This collection of essays by seventeen Generation X faculty members serving in various types of institutions and representing a range of disciplines, ranks, and roles aims to “demonstrate the personal issues, conflicts, and triumphs that are definitive of this generation” as they pertain to their academic careers. While some contributions are  stronger than others, as a whole the book achieves its purpose through the insightful and honest author self-reflections.

The first sentences of the opening chapter offer, “The truth is unbelieveable, not because it is untrue, but because no one wants to believe it. I am living proof.” The readers’ fear the whole book may sound like the all-too-familiar voice of a Gen Xer is quickly affirmed. The self-analysis of the first story flows into the next three installments and the reader may begin to wonder if the whole book is going to simply be a series of texts from a group of faculty who managed to gain a formal education but think life as a teacher ought to be different somehow.

However, Andria J. Woodell’s recollection from a female white southern social psychologist’s perspective changes the tone of the book and is followed by primarily thoughtful reflections and analysis of personal choices and responsibility, within the realities of various institutional contexts. Most authors adeptly identify key factors in their personal journey, including educational background and aspirations, family dynamics, sexual orientation, or race, which impacted their experiences in academia. Following these observations they share information about specific institutional obstacles and supports they encountered along their respective journeys and how each responded to the interplay of these factors.

Dataset excerpts:
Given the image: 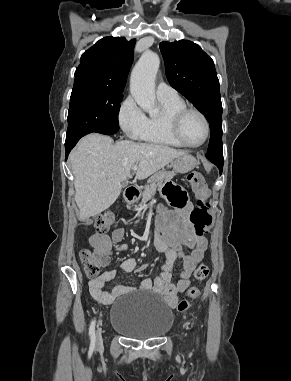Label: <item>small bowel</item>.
I'll list each match as a JSON object with an SVG mask.
<instances>
[{"instance_id": "1", "label": "small bowel", "mask_w": 291, "mask_h": 381, "mask_svg": "<svg viewBox=\"0 0 291 381\" xmlns=\"http://www.w3.org/2000/svg\"><path fill=\"white\" fill-rule=\"evenodd\" d=\"M165 195L170 201L173 209L165 206L158 208L156 218V230L154 245L157 251L164 254L165 259L161 266L160 274L155 278H145L140 282L139 289L161 294L165 303L175 308L179 294L185 292L190 285V277L195 267L203 260L208 241L203 236H197L189 229L188 217L191 211L186 201L184 192L178 187H167ZM174 198L183 199L182 205H175ZM124 231L122 228L115 229L111 236L94 234L89 238V243L94 251L110 252L112 244L117 251H126L128 246L123 243ZM187 247V254L183 248ZM180 260L179 279L172 281L174 264ZM146 266H141L138 271H143ZM136 270V260L127 258L120 265V271L132 272ZM118 271L107 270L99 276L92 278L89 283L91 296L103 305L111 304L115 298L128 293L131 288L125 285H116L110 291L104 286L112 281Z\"/></svg>"}]
</instances>
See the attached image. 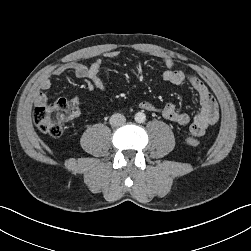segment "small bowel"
Segmentation results:
<instances>
[{
    "label": "small bowel",
    "mask_w": 251,
    "mask_h": 251,
    "mask_svg": "<svg viewBox=\"0 0 251 251\" xmlns=\"http://www.w3.org/2000/svg\"><path fill=\"white\" fill-rule=\"evenodd\" d=\"M118 51H109L104 54L107 59H114L118 57ZM103 61L101 58L94 60L90 65H84L78 62L66 63L54 70L53 74L56 76L63 75L69 71H72L77 78L87 79L92 85L100 90L106 89L105 83L100 77V70ZM163 64L165 71L163 72V79L174 85H181L188 82L192 88L196 91L199 99V109L197 114L191 119L190 116L184 112H181L173 103H167L161 107L154 105L149 101H142L140 103L141 108L148 111H155L167 120L176 123L178 125H190L191 133L195 136H202L206 130L217 122L219 118L218 105L212 96L207 86L195 75L187 74L182 70L174 69V61L170 58H164ZM52 83L49 77L43 78L39 83L41 90H48ZM47 101V97L44 92L40 91L35 97L37 105L44 104ZM71 102L78 108L79 99L73 97Z\"/></svg>",
    "instance_id": "obj_1"
}]
</instances>
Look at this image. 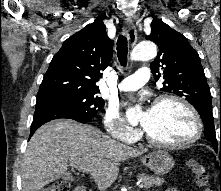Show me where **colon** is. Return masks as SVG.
Here are the masks:
<instances>
[{"label":"colon","instance_id":"5ec220e1","mask_svg":"<svg viewBox=\"0 0 221 191\" xmlns=\"http://www.w3.org/2000/svg\"><path fill=\"white\" fill-rule=\"evenodd\" d=\"M189 167L195 176L198 185L203 186L207 182V172L204 165L196 160L189 161ZM43 191H70V184L66 181H57L50 187ZM206 191H215L214 189H207Z\"/></svg>","mask_w":221,"mask_h":191}]
</instances>
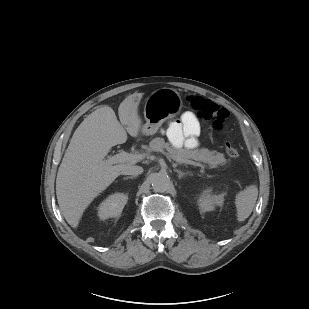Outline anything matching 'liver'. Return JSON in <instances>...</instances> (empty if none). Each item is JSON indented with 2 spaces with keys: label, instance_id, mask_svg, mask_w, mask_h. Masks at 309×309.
Masks as SVG:
<instances>
[{
  "label": "liver",
  "instance_id": "6515ba94",
  "mask_svg": "<svg viewBox=\"0 0 309 309\" xmlns=\"http://www.w3.org/2000/svg\"><path fill=\"white\" fill-rule=\"evenodd\" d=\"M143 95L133 94L120 104V122L111 107L103 106L88 115L74 132L56 178L60 210L73 228L90 203L121 171L136 163L108 165L104 159L113 146L126 142L127 133L138 136L142 124L138 105Z\"/></svg>",
  "mask_w": 309,
  "mask_h": 309
}]
</instances>
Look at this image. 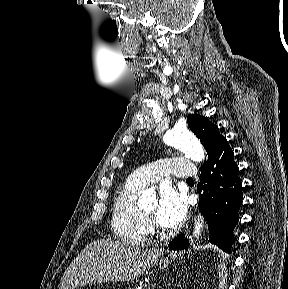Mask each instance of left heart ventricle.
Wrapping results in <instances>:
<instances>
[{
  "label": "left heart ventricle",
  "instance_id": "b2bd125f",
  "mask_svg": "<svg viewBox=\"0 0 288 289\" xmlns=\"http://www.w3.org/2000/svg\"><path fill=\"white\" fill-rule=\"evenodd\" d=\"M156 210H157V205L154 203L152 204L151 206L143 209L142 211L149 217H153L156 213Z\"/></svg>",
  "mask_w": 288,
  "mask_h": 289
}]
</instances>
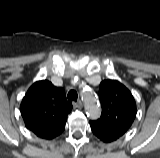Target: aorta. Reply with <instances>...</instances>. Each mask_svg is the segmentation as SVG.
<instances>
[{
    "instance_id": "1",
    "label": "aorta",
    "mask_w": 160,
    "mask_h": 158,
    "mask_svg": "<svg viewBox=\"0 0 160 158\" xmlns=\"http://www.w3.org/2000/svg\"><path fill=\"white\" fill-rule=\"evenodd\" d=\"M82 97L88 116L91 119H98L101 114V109L96 96L91 91H83Z\"/></svg>"
}]
</instances>
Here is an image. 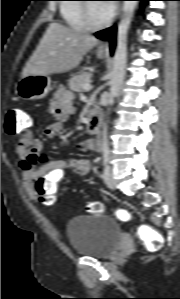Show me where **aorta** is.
Returning <instances> with one entry per match:
<instances>
[{
  "instance_id": "aorta-1",
  "label": "aorta",
  "mask_w": 180,
  "mask_h": 299,
  "mask_svg": "<svg viewBox=\"0 0 180 299\" xmlns=\"http://www.w3.org/2000/svg\"><path fill=\"white\" fill-rule=\"evenodd\" d=\"M136 5L137 1L123 2L122 16L117 31V45L113 57V71L112 78L110 81V92L107 100L109 106H111L114 103V99L117 96L124 79L127 57L126 39L129 25ZM101 144L103 148H107L108 146V131L106 124H104L102 130Z\"/></svg>"
}]
</instances>
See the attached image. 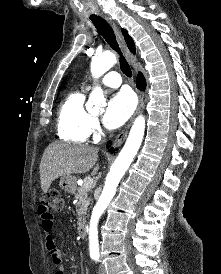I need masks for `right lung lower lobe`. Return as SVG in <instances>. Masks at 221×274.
Wrapping results in <instances>:
<instances>
[{
  "label": "right lung lower lobe",
  "mask_w": 221,
  "mask_h": 274,
  "mask_svg": "<svg viewBox=\"0 0 221 274\" xmlns=\"http://www.w3.org/2000/svg\"><path fill=\"white\" fill-rule=\"evenodd\" d=\"M145 87H146L145 78H144L143 74L141 72H139L138 77H137V88L140 90H144ZM107 148H109V145L107 146ZM113 151H115V149L111 148L110 152L113 153Z\"/></svg>",
  "instance_id": "1"
}]
</instances>
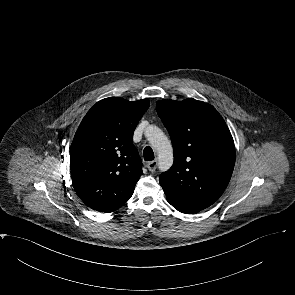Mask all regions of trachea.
I'll list each match as a JSON object with an SVG mask.
<instances>
[{"instance_id": "1", "label": "trachea", "mask_w": 295, "mask_h": 295, "mask_svg": "<svg viewBox=\"0 0 295 295\" xmlns=\"http://www.w3.org/2000/svg\"><path fill=\"white\" fill-rule=\"evenodd\" d=\"M143 155H144V160L145 161H152L154 160V153L153 150L150 146L145 147L144 151H143Z\"/></svg>"}]
</instances>
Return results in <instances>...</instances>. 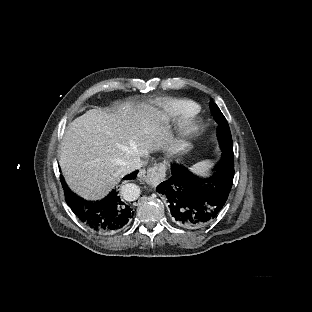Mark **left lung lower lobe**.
Returning <instances> with one entry per match:
<instances>
[{
	"instance_id": "left-lung-lower-lobe-1",
	"label": "left lung lower lobe",
	"mask_w": 312,
	"mask_h": 312,
	"mask_svg": "<svg viewBox=\"0 0 312 312\" xmlns=\"http://www.w3.org/2000/svg\"><path fill=\"white\" fill-rule=\"evenodd\" d=\"M222 160L209 177H200L183 165L173 164L172 176L157 187L167 198L170 218L187 229H200L220 212L234 177L233 149L221 147Z\"/></svg>"
}]
</instances>
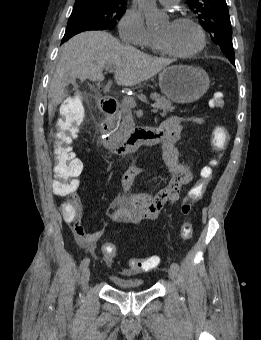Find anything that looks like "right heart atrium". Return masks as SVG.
I'll return each instance as SVG.
<instances>
[{"label": "right heart atrium", "instance_id": "right-heart-atrium-1", "mask_svg": "<svg viewBox=\"0 0 261 340\" xmlns=\"http://www.w3.org/2000/svg\"><path fill=\"white\" fill-rule=\"evenodd\" d=\"M118 30L124 42L135 46L145 47L153 39L142 14L135 8H130L124 13L119 21Z\"/></svg>", "mask_w": 261, "mask_h": 340}]
</instances>
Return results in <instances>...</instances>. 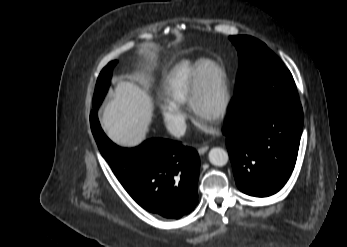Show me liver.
<instances>
[{"instance_id":"obj_1","label":"liver","mask_w":347,"mask_h":247,"mask_svg":"<svg viewBox=\"0 0 347 247\" xmlns=\"http://www.w3.org/2000/svg\"><path fill=\"white\" fill-rule=\"evenodd\" d=\"M153 109V98L145 84L119 81L101 117L103 130L119 146L141 145L146 140Z\"/></svg>"}]
</instances>
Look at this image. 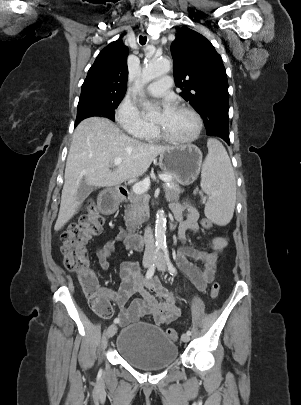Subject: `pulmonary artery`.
I'll return each mask as SVG.
<instances>
[{"mask_svg":"<svg viewBox=\"0 0 301 405\" xmlns=\"http://www.w3.org/2000/svg\"><path fill=\"white\" fill-rule=\"evenodd\" d=\"M171 85L172 78L170 76H163L148 84L147 91L154 96H161L168 91Z\"/></svg>","mask_w":301,"mask_h":405,"instance_id":"1","label":"pulmonary artery"}]
</instances>
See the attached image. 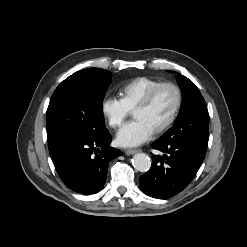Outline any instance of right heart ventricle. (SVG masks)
Here are the masks:
<instances>
[{
	"mask_svg": "<svg viewBox=\"0 0 247 247\" xmlns=\"http://www.w3.org/2000/svg\"><path fill=\"white\" fill-rule=\"evenodd\" d=\"M159 83L161 81L156 78L147 76L136 77L120 88L121 100L129 111L134 110L145 95Z\"/></svg>",
	"mask_w": 247,
	"mask_h": 247,
	"instance_id": "1",
	"label": "right heart ventricle"
}]
</instances>
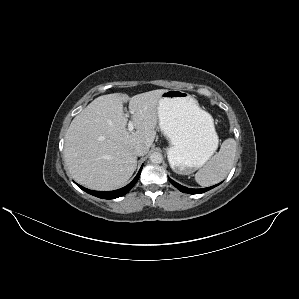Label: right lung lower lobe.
Returning <instances> with one entry per match:
<instances>
[{
  "mask_svg": "<svg viewBox=\"0 0 299 299\" xmlns=\"http://www.w3.org/2000/svg\"><path fill=\"white\" fill-rule=\"evenodd\" d=\"M142 167L140 168L138 174L136 175V177L132 180L131 183H129L127 186L115 190V191H93V190H89L86 189L80 185H78L82 190H84L85 192L94 195L96 197L102 198V199H115L118 197H121L123 195H125L126 193H128L130 191V189L135 185V183L137 182V180L139 179L140 173H141Z\"/></svg>",
  "mask_w": 299,
  "mask_h": 299,
  "instance_id": "right-lung-lower-lobe-1",
  "label": "right lung lower lobe"
}]
</instances>
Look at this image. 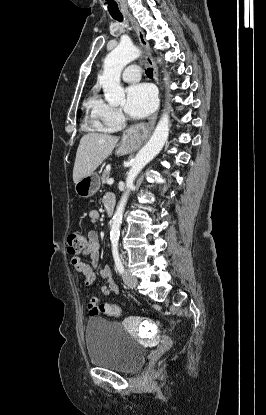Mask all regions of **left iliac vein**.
I'll use <instances>...</instances> for the list:
<instances>
[{"label": "left iliac vein", "mask_w": 266, "mask_h": 415, "mask_svg": "<svg viewBox=\"0 0 266 415\" xmlns=\"http://www.w3.org/2000/svg\"><path fill=\"white\" fill-rule=\"evenodd\" d=\"M123 280L125 284L131 288L134 289L137 286L138 280L135 276H133L130 272L125 271L123 273Z\"/></svg>", "instance_id": "1"}]
</instances>
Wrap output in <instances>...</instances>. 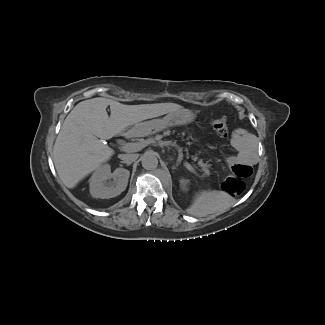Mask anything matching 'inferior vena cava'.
<instances>
[{"mask_svg": "<svg viewBox=\"0 0 325 325\" xmlns=\"http://www.w3.org/2000/svg\"><path fill=\"white\" fill-rule=\"evenodd\" d=\"M118 157L125 163H132L137 160L138 154H120Z\"/></svg>", "mask_w": 325, "mask_h": 325, "instance_id": "obj_1", "label": "inferior vena cava"}]
</instances>
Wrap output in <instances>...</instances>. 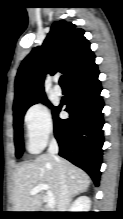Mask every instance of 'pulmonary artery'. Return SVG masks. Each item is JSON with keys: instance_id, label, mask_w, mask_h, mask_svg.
Instances as JSON below:
<instances>
[{"instance_id": "1", "label": "pulmonary artery", "mask_w": 123, "mask_h": 219, "mask_svg": "<svg viewBox=\"0 0 123 219\" xmlns=\"http://www.w3.org/2000/svg\"><path fill=\"white\" fill-rule=\"evenodd\" d=\"M53 91L56 95H61L62 94V88L59 85H55L53 88Z\"/></svg>"}]
</instances>
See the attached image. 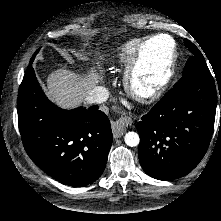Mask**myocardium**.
I'll return each instance as SVG.
<instances>
[{
    "label": "myocardium",
    "instance_id": "myocardium-1",
    "mask_svg": "<svg viewBox=\"0 0 221 221\" xmlns=\"http://www.w3.org/2000/svg\"><path fill=\"white\" fill-rule=\"evenodd\" d=\"M157 37H166L171 42V49L163 64L150 76L145 68L147 49ZM177 62V45L174 38L166 33L154 34L143 39L128 63L124 83L129 95L143 103L156 101L169 85Z\"/></svg>",
    "mask_w": 221,
    "mask_h": 221
}]
</instances>
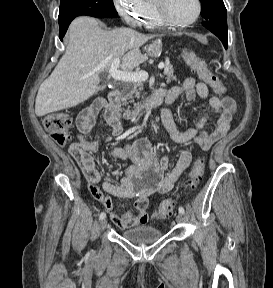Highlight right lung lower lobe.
<instances>
[{"label": "right lung lower lobe", "instance_id": "obj_1", "mask_svg": "<svg viewBox=\"0 0 273 288\" xmlns=\"http://www.w3.org/2000/svg\"><path fill=\"white\" fill-rule=\"evenodd\" d=\"M73 19H74V18H73ZM73 19H69V20H67V21L64 22V23L59 24V27H60L59 38H60L61 41H62V39H63V37H64L67 29H68L69 24L71 23V21H72Z\"/></svg>", "mask_w": 273, "mask_h": 288}]
</instances>
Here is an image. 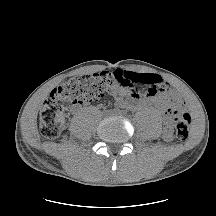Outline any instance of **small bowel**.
Segmentation results:
<instances>
[{
    "mask_svg": "<svg viewBox=\"0 0 216 216\" xmlns=\"http://www.w3.org/2000/svg\"><path fill=\"white\" fill-rule=\"evenodd\" d=\"M127 72L131 73L135 77L137 84L147 86L148 88L144 93H136L126 86H114L111 89L110 94L118 105L126 106V98H130L138 104L151 102L166 113L172 108H180L183 106L180 95L172 86L166 83L161 76L146 72ZM163 136L166 140L172 139L173 131L169 124L165 126Z\"/></svg>",
    "mask_w": 216,
    "mask_h": 216,
    "instance_id": "1",
    "label": "small bowel"
}]
</instances>
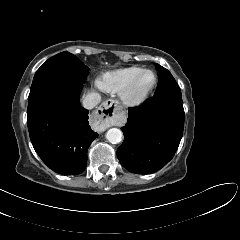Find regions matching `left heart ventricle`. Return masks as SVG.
I'll return each instance as SVG.
<instances>
[{"instance_id":"left-heart-ventricle-1","label":"left heart ventricle","mask_w":240,"mask_h":240,"mask_svg":"<svg viewBox=\"0 0 240 240\" xmlns=\"http://www.w3.org/2000/svg\"><path fill=\"white\" fill-rule=\"evenodd\" d=\"M153 82L154 76L152 73L143 74L135 85L134 94L140 95L144 93L152 86Z\"/></svg>"}]
</instances>
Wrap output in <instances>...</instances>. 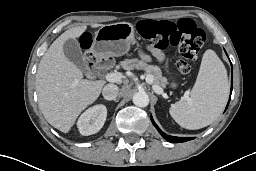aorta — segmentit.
<instances>
[{"label": "aorta", "mask_w": 256, "mask_h": 171, "mask_svg": "<svg viewBox=\"0 0 256 171\" xmlns=\"http://www.w3.org/2000/svg\"><path fill=\"white\" fill-rule=\"evenodd\" d=\"M133 103L138 107H146L149 104V96L146 92H137L133 96Z\"/></svg>", "instance_id": "obj_1"}]
</instances>
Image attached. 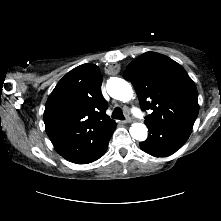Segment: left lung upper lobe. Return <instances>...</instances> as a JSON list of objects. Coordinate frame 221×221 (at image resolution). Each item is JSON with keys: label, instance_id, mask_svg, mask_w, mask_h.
Wrapping results in <instances>:
<instances>
[{"label": "left lung upper lobe", "instance_id": "obj_1", "mask_svg": "<svg viewBox=\"0 0 221 221\" xmlns=\"http://www.w3.org/2000/svg\"><path fill=\"white\" fill-rule=\"evenodd\" d=\"M123 77L133 84L141 109L153 111L145 122L193 127L199 111L197 89L177 62L159 53L146 52L127 66Z\"/></svg>", "mask_w": 221, "mask_h": 221}]
</instances>
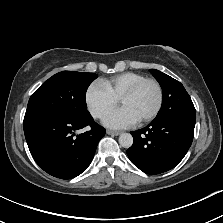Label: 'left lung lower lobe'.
Returning a JSON list of instances; mask_svg holds the SVG:
<instances>
[{
	"instance_id": "0a47b994",
	"label": "left lung lower lobe",
	"mask_w": 223,
	"mask_h": 223,
	"mask_svg": "<svg viewBox=\"0 0 223 223\" xmlns=\"http://www.w3.org/2000/svg\"><path fill=\"white\" fill-rule=\"evenodd\" d=\"M195 121L184 118L153 120L145 128L131 131L134 142L127 150L129 159L151 175L174 168L191 146Z\"/></svg>"
}]
</instances>
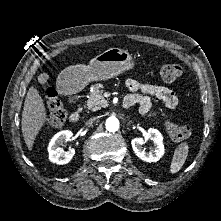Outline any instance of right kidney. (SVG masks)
Wrapping results in <instances>:
<instances>
[{"label":"right kidney","instance_id":"ca27d5eb","mask_svg":"<svg viewBox=\"0 0 221 221\" xmlns=\"http://www.w3.org/2000/svg\"><path fill=\"white\" fill-rule=\"evenodd\" d=\"M73 138V133L69 130H63L54 135L48 145L49 160L53 163L63 165L71 161L75 154L74 149L63 151L59 147L64 141H70Z\"/></svg>","mask_w":221,"mask_h":221}]
</instances>
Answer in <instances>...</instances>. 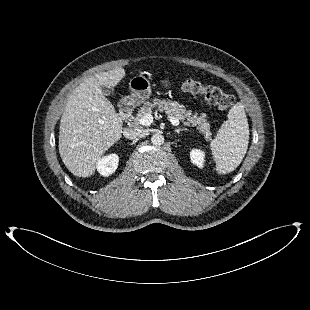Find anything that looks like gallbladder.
Returning <instances> with one entry per match:
<instances>
[{
  "mask_svg": "<svg viewBox=\"0 0 310 310\" xmlns=\"http://www.w3.org/2000/svg\"><path fill=\"white\" fill-rule=\"evenodd\" d=\"M100 89L104 96H109L112 93V89L109 86L103 85L100 87Z\"/></svg>",
  "mask_w": 310,
  "mask_h": 310,
  "instance_id": "1",
  "label": "gallbladder"
}]
</instances>
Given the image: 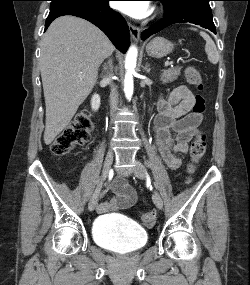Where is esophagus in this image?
Returning a JSON list of instances; mask_svg holds the SVG:
<instances>
[{
  "label": "esophagus",
  "instance_id": "esophagus-1",
  "mask_svg": "<svg viewBox=\"0 0 250 285\" xmlns=\"http://www.w3.org/2000/svg\"><path fill=\"white\" fill-rule=\"evenodd\" d=\"M129 30L132 39L137 42L140 37V28L135 25L129 24Z\"/></svg>",
  "mask_w": 250,
  "mask_h": 285
}]
</instances>
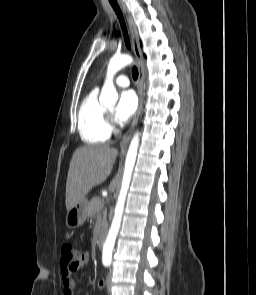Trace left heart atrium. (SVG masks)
Segmentation results:
<instances>
[{
	"label": "left heart atrium",
	"mask_w": 256,
	"mask_h": 295,
	"mask_svg": "<svg viewBox=\"0 0 256 295\" xmlns=\"http://www.w3.org/2000/svg\"><path fill=\"white\" fill-rule=\"evenodd\" d=\"M137 107V98L133 91H124L116 108V119L120 123L128 122L133 116Z\"/></svg>",
	"instance_id": "1"
}]
</instances>
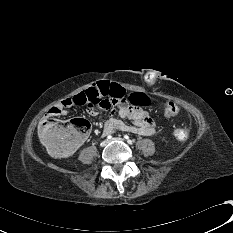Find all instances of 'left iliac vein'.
<instances>
[{
    "instance_id": "4c4485c4",
    "label": "left iliac vein",
    "mask_w": 233,
    "mask_h": 233,
    "mask_svg": "<svg viewBox=\"0 0 233 233\" xmlns=\"http://www.w3.org/2000/svg\"><path fill=\"white\" fill-rule=\"evenodd\" d=\"M113 140H120V141H122L123 139L122 138H112L111 141H113Z\"/></svg>"
}]
</instances>
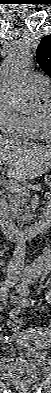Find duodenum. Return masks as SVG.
I'll use <instances>...</instances> for the list:
<instances>
[{
  "mask_svg": "<svg viewBox=\"0 0 51 393\" xmlns=\"http://www.w3.org/2000/svg\"><path fill=\"white\" fill-rule=\"evenodd\" d=\"M51 222L50 213L45 211L43 216L32 224L25 226H17L11 219L6 211V199L0 196V226L3 234L13 240H22L30 238L46 230Z\"/></svg>",
  "mask_w": 51,
  "mask_h": 393,
  "instance_id": "duodenum-1",
  "label": "duodenum"
}]
</instances>
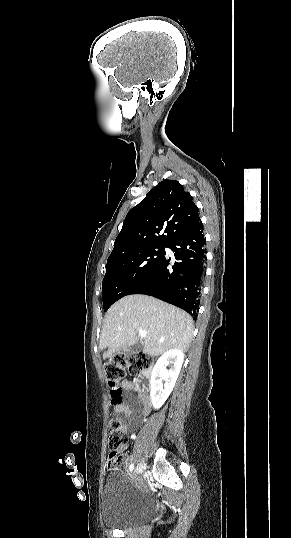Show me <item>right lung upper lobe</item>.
<instances>
[{
	"label": "right lung upper lobe",
	"instance_id": "obj_1",
	"mask_svg": "<svg viewBox=\"0 0 291 538\" xmlns=\"http://www.w3.org/2000/svg\"><path fill=\"white\" fill-rule=\"evenodd\" d=\"M199 223L192 196L178 181L165 179L128 212L109 258L147 246L168 245ZM162 230L164 234L159 235Z\"/></svg>",
	"mask_w": 291,
	"mask_h": 538
}]
</instances>
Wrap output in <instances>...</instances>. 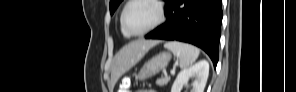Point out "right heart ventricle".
Instances as JSON below:
<instances>
[{
	"label": "right heart ventricle",
	"mask_w": 296,
	"mask_h": 92,
	"mask_svg": "<svg viewBox=\"0 0 296 92\" xmlns=\"http://www.w3.org/2000/svg\"><path fill=\"white\" fill-rule=\"evenodd\" d=\"M121 28H122V27H121ZM122 32H123L124 36H126V37L129 36V35H127V34L123 31V29H122Z\"/></svg>",
	"instance_id": "right-heart-ventricle-1"
}]
</instances>
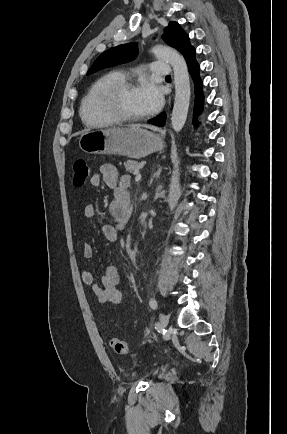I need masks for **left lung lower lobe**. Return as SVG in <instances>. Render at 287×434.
I'll return each mask as SVG.
<instances>
[{"label": "left lung lower lobe", "mask_w": 287, "mask_h": 434, "mask_svg": "<svg viewBox=\"0 0 287 434\" xmlns=\"http://www.w3.org/2000/svg\"><path fill=\"white\" fill-rule=\"evenodd\" d=\"M188 70L193 78L194 86H195V106H194V112H193V121L196 125V119L197 116L202 112L203 110V92H202V82L199 77V65L195 60V54L190 56L188 59H186ZM166 120V114L161 113L157 117L149 120L148 122L157 126H164Z\"/></svg>", "instance_id": "1"}]
</instances>
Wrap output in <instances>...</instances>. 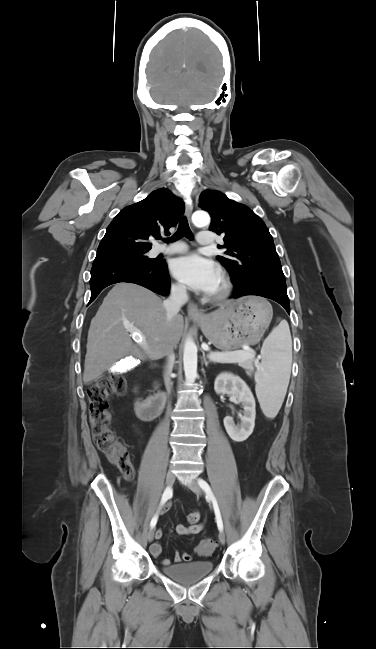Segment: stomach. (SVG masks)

List of tasks:
1) In the book review, quote everything from "However, Andria J." to "of these factors.".
2) Condense the paragraph of the book review that begins "However, Andria J. Woodell's recollection" into a shorter version that keeps its main facts.

Outputs in order:
1)
However, Andria J. Woodell’s recollection from a female white southern social psychologist’s perspective changes the tone of the book and is followed by primarily thoughtful reflections and analysis of personal choices and responsibility, within the realities of various institutional contexts. Most authors adeptly identify key factors in their personal journey, including educational background and aspirations, family dynamics, sexual orientation, or race, which impacted their experiences in academia. Following these observations they share information about specific institutional obstacles and supports they encountered along their respective journeys and how each responded to the interplay of these factors.

2) Andria J. Woodell's recollection, told from the perspective of a female white southern social psychologist, shifts the book's tone. The chapters after it mostly offer thoughtful reflection on personal choices and responsibility within different institutional settings. Most authors identify the factors that shaped their academic experiences, such as educational background and aspirations, family dynamics, sexual orientation, or race. They then describe the institutional obstacles and supports they met and how they responded to these factors.